И, отбрасывая все побочное и несущественное, Курчатов заговорил об единственно важном — об общем их деле, о дьявольски трудной проблеме, которую им отныне совместно решать.
— Все непонятно в девяносто четвертом, — говорил Курчатов. — Даже девяносто третий — загадка, ведь никто у нас его не знает. А девяносто четвертый — сплошная темь! Как получить? Как выделить? Какие константы распада, если он и впрямь распадается под действием нейтронов?
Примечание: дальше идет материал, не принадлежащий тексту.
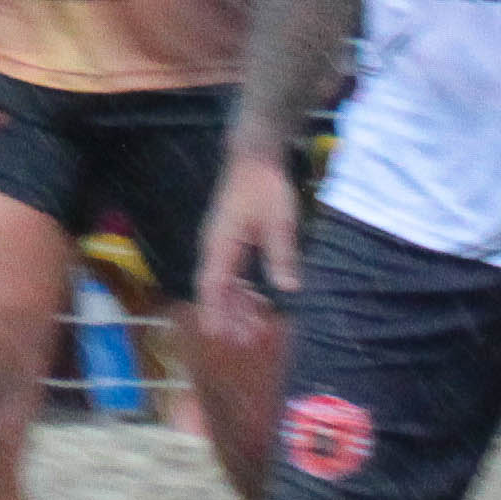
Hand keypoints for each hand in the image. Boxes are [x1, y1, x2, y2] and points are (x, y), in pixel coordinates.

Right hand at [194, 148, 302, 353]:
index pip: (213, 285)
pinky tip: (258, 303)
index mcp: (221, 244)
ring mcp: (222, 244)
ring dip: (237, 306)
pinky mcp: (232, 240)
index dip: (215, 311)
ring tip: (254, 329)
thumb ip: (282, 255)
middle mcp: (215, 247)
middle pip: (217, 289)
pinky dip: (243, 290)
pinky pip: (233, 272)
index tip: (217, 335)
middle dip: (228, 316)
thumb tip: (288, 289)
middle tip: (244, 342)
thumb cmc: (265, 187)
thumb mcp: (279, 221)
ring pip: (225, 283)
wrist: (255, 158)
Он нанизывал один вопрос на другой, это была цепочка загадок, физики не могли резрешить их собственными силами — Курчатов не скрывал некомпетентности. Хлопин смотрел на Курчатова и тоже удивлялся — молчаливо, не показывая этого ни единым словом, ни одним недоуменным жестом. Удивлялся Курчатову, удивлялся и себе. Хлопину казалось прежде, что он хорошо знает этого человека. Он плохо знал его. Он помнил физика, во всем похожего на этого, но иного — шумного, веселого, властного, такого энергичного, что от его энергии порою некуда было деться. Тот, прежний, всех подчинял себе, во все вмешивался, даже когда не просили, — особенно охотно, когда не просили, — свое дело в его глазах было если не единственно важным, то во всяком случае самым важным. И он делал массу полезного, наладил циклотрон, открыл изомерию ядер, но практичность чудовищно совмещалась с заоблачностью. Все в нем было противоречиво. Исследование абстрактнейших проблем и общественная деятельность — председатель месткома, агитатор, даже член Ленсовета. Тонкие опыты — и физический труд, молоток и отвертка вперемешку с карандашом: днем комбинезон в масле, ночи — над иностранными журналами. Даже внешность противоречива — энергии и напора на десяток людей, а в лице, очень красивом, что-то женственное, почти безвольное. Хлопин всю жизнь прожил среди ученых, встречался с великими людьми науки — все они были какие-то иные! Вероятно, его раздражало в Курчатове именно то, что тот мало соответствовал привычному облику ученого. И еще одно вдруг понял Хлопин — настолько важное, что оно как бы бросило иной свет на все свершившееся. Он недавно счел за обиду, что новую его программу от него забрали. Он хотел сделать РИАН центром исследований урана, с ним не согласились, грубо указали на его скромное место, нанесли оскорбление как ученому — так он воспринял известие о новосозданной лаборатории. Не было обиды Не было оскорбления. Было нечто совершенно иное — высокое уважение к нему как ученому, понимание его исключительности. Уважение слышится в каждом слове Курчатова, он открыто подчеркивает уникальность того, что просит радиохимиков совершить. Все правильно, все правильно! Программу Хлопина могут осуществить и радиохимики, и новый коллектив Курчатова. Но исследовать девяносто четвертый способны лишь радиохимики, физикам это сегодня не под силу. И вот Курчатов предлагает: «Не занимайтесь тем, что я могу сделать без вас. Возьмите на себя то, что только вам по плечу. Мы этого сделать не можем».